• **Work order**
Your answer must be an exact copy of the lines from the one containing "зраиль, Германия, Кипр" through the last line of the records below, with no pictures; please include nothing else.

Collected data
==============================

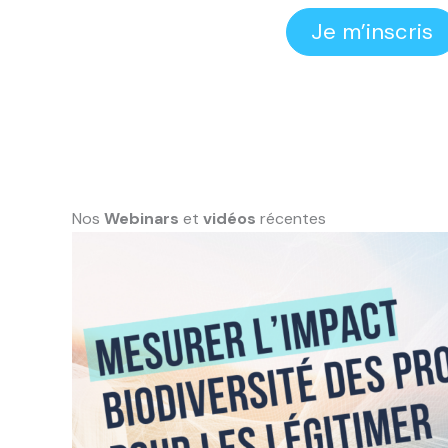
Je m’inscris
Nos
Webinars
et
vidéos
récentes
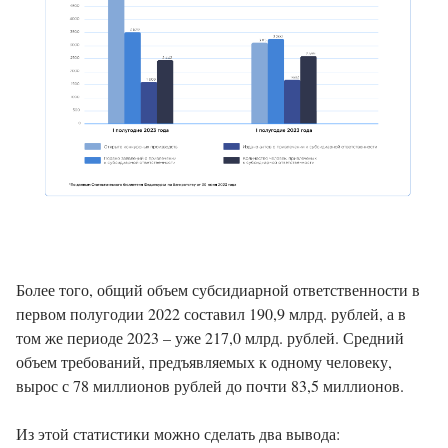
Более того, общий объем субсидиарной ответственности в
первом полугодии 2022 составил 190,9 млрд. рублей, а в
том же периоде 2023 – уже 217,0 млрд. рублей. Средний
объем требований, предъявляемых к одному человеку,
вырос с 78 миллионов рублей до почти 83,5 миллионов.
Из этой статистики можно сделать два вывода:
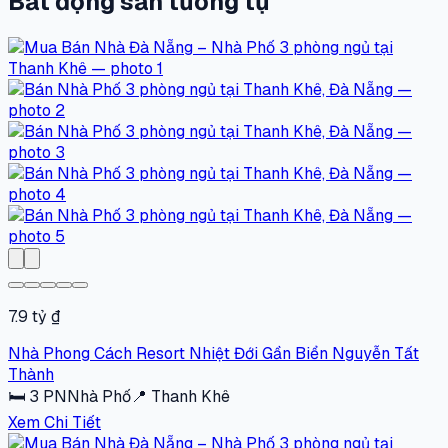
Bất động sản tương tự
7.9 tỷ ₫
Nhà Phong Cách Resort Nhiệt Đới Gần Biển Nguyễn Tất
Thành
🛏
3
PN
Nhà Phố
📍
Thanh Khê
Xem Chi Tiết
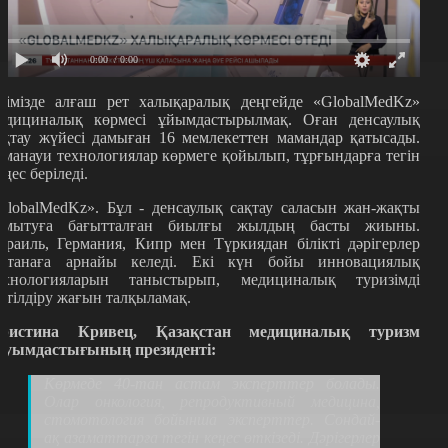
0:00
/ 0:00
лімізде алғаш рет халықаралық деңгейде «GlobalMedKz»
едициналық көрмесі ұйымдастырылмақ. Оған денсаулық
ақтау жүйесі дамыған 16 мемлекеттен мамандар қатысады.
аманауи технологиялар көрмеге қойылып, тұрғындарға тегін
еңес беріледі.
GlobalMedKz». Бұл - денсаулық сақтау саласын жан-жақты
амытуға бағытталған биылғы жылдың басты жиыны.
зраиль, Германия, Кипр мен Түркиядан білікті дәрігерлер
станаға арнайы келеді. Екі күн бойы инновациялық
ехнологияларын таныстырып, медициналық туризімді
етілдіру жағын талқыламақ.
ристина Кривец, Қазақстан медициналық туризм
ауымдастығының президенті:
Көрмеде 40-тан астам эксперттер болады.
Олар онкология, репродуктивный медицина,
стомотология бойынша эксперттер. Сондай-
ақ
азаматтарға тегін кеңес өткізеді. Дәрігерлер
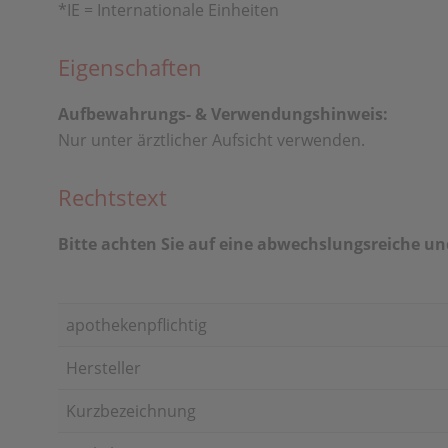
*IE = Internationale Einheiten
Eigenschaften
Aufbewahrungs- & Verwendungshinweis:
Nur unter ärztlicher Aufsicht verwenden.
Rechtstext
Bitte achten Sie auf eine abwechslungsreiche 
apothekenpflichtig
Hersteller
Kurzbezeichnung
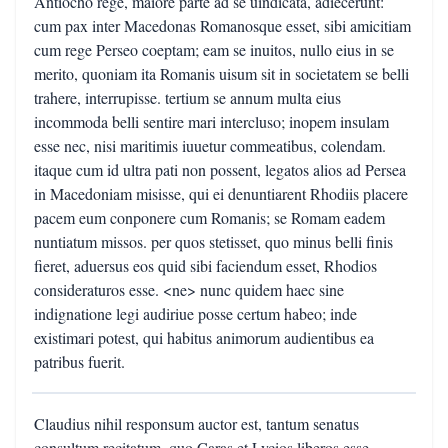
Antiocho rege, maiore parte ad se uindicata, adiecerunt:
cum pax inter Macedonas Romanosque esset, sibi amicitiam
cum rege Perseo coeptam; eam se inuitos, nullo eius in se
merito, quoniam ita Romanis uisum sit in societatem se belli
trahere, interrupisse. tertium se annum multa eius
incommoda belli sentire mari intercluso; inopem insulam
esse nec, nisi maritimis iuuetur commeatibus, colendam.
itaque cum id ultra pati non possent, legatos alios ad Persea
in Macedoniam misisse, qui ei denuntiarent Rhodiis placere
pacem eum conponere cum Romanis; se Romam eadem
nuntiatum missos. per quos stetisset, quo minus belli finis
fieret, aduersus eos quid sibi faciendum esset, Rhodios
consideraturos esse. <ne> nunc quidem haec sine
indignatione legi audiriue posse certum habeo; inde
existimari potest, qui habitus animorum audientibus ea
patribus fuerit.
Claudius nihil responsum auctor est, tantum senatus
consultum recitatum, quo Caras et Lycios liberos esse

==============================

• **Reply to the task**
зраиль, Германия, Кипр мен Түркиядан білікті дәрігерлер
станаға арнайы келеді. Екі күн бойы инновациялық
ехнологияларын таныстырып, медициналық туризімді
етілдіру жағын талқыламақ.
ристина Кривец, Қазақстан медициналық туризм
ауымдастығының президенті:
Көрмеде 40-тан астам эксперттер болады.
Олар онкология, репродуктивный медицина,
стомотология бойынша эксперттер. Сондай-
ақ
азаматтарға тегін кеңес өткізеді. Дәрігерлер
*IE = Internationale Einheiten
Eigenschaften
Aufbewahrungs- & Verwendungshinweis:
Nur unter ärztlicher Aufsicht verwenden.
Rechtstext
Bitte achten Sie auf eine abwechslungsreiche 
apothekenpflichtig
Hersteller
Kurzbezeichnung
Antiocho rege, maiore parte ad se uindicata, adiecerunt:
cum pax inter Macedonas Romanosque esset, sibi amicitiam
cum rege Perseo coeptam; eam se inuitos, nullo eius in se
merito, quoniam ita Romanis uisum sit in societatem se belli
trahere, interrupisse. tertium se annum multa eius
incommoda belli sentire mari intercluso; inopem insulam
esse nec, nisi maritimis iuuetur commeatibus, colendam.
itaque cum id ultra pati non possent, legatos alios ad Persea
in Macedoniam misisse, qui ei denuntiarent Rhodiis placere
pacem eum conponere cum Romanis; se Romam eadem
nuntiatum missos. per quos stetisset, quo minus belli finis
fieret, aduersus eos quid sibi faciendum esset, Rhodios
consideraturos esse. <ne> nunc quidem haec sine
indignatione legi audiriue posse certum habeo; inde
existimari potest, qui habitus animorum audientibus ea
patribus fuerit.
Claudius nihil responsum auctor est, tantum senatus
consultum recitatum, quo Caras et Lycios liberos esse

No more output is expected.